Mengapa Taeyeon tidak akan menerimanya? Dia tidak seperti itu lagi, itu hanya fase sebelum mereka bertemu. Tapi sesuatu memberi tahu Seokjin bahwa itu tidak benar dan tunangannya mengetahuinya, meski sudah lama bersama dengannya.

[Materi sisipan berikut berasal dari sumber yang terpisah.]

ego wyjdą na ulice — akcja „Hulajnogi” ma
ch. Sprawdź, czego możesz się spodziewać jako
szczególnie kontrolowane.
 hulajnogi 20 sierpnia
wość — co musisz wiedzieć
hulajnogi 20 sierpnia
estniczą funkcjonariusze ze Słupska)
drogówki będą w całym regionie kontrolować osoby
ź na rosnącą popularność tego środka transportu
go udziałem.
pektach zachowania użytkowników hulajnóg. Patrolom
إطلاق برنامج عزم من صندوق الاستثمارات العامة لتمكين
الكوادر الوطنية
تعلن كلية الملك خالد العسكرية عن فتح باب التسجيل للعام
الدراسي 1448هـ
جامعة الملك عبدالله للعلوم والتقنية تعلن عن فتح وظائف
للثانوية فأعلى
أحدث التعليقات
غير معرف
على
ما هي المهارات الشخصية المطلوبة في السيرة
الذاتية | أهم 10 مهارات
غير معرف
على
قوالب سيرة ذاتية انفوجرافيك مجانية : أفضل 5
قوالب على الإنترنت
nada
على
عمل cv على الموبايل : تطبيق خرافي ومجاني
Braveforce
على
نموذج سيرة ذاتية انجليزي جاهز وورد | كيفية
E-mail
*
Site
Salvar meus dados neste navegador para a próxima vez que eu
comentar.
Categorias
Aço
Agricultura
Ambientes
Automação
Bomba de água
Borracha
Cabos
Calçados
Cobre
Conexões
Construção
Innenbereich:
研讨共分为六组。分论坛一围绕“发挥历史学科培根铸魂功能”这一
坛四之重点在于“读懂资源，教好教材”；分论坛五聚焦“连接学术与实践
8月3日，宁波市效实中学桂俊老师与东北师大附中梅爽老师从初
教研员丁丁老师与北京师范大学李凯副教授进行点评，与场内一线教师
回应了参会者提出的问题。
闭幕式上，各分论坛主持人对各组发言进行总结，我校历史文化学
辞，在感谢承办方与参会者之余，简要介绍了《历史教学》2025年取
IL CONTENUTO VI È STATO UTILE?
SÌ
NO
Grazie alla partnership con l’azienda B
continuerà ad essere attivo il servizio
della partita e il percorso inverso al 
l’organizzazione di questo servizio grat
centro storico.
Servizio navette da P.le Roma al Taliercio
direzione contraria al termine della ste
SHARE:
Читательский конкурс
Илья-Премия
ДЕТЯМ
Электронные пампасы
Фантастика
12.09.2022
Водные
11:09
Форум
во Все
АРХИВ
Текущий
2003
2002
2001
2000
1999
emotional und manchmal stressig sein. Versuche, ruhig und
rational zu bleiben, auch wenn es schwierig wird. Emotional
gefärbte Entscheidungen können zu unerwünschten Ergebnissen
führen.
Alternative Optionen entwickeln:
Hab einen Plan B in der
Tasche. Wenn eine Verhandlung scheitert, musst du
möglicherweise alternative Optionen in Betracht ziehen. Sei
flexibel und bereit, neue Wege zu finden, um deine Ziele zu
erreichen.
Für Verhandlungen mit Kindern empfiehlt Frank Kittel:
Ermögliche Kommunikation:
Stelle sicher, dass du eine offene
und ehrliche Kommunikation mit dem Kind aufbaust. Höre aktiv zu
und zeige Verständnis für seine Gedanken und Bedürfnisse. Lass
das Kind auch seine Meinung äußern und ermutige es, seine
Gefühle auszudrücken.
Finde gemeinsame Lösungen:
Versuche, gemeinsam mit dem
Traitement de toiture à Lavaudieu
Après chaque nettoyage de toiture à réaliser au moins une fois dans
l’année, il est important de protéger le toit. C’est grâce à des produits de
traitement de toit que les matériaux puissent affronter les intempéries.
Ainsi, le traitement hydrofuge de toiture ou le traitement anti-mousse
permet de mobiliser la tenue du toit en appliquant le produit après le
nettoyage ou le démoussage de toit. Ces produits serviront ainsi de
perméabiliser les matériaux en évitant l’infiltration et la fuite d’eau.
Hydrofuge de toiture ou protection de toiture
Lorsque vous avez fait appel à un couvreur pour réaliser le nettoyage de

Dengan erangan lain, dia meraih laptopnya untuk memeriksa emailnya, ingin melihat apakah salah satu muridnya sudah menyelesaikan esai lebih awal. Yang mengejutkan, seseorang melakukannya dan ketika Seokjin membaca nama pengguna, dia tidak bisa menahan tawa.

Dari - MuscleBunny1997
Subjek - Esai
1 dokumen terlampir

Hei Jin,
aku punya waktu tersisa dan harus menyelesaikannya dengan cepat.
Ini esainya, ternyata sedikit lebih dari 2K.

Jungkook

Sangat lucu betapa santai dan polosnya anak laki-laki itu, dari apa yang paling sering diperhatikan Seokjin. Jungkook tidak suka banyak bicara dan dia pasti tidak perlu membuang waktunya untuk hal-hal yang tidak perlu. Profesor seharusnya tahu bahwa Jungkook akan menyelesaikannya dalam waktu singkat.

Sambil meraih kacamata di nakas samping tempat tidur, Seokjin sudah membuka dokumen itu dan mulai membaca. Gairah hampir terlalu terlihat di setiap kata yang ditinggalkan Jungkook dan di akhir esai, Seokjin bersandar di kepala ranjang sambil benar-benar takjub dengan apa yang dia baca. Itu adalah pertanyaan sederhana, namun Jungkook menjawabnya dengan cara yang paling menarik. Dia bisa menerbitkannya dan itu akan mencapai jutaan tampilan. Benar-benar menyia-nyiakan bakat, jujur.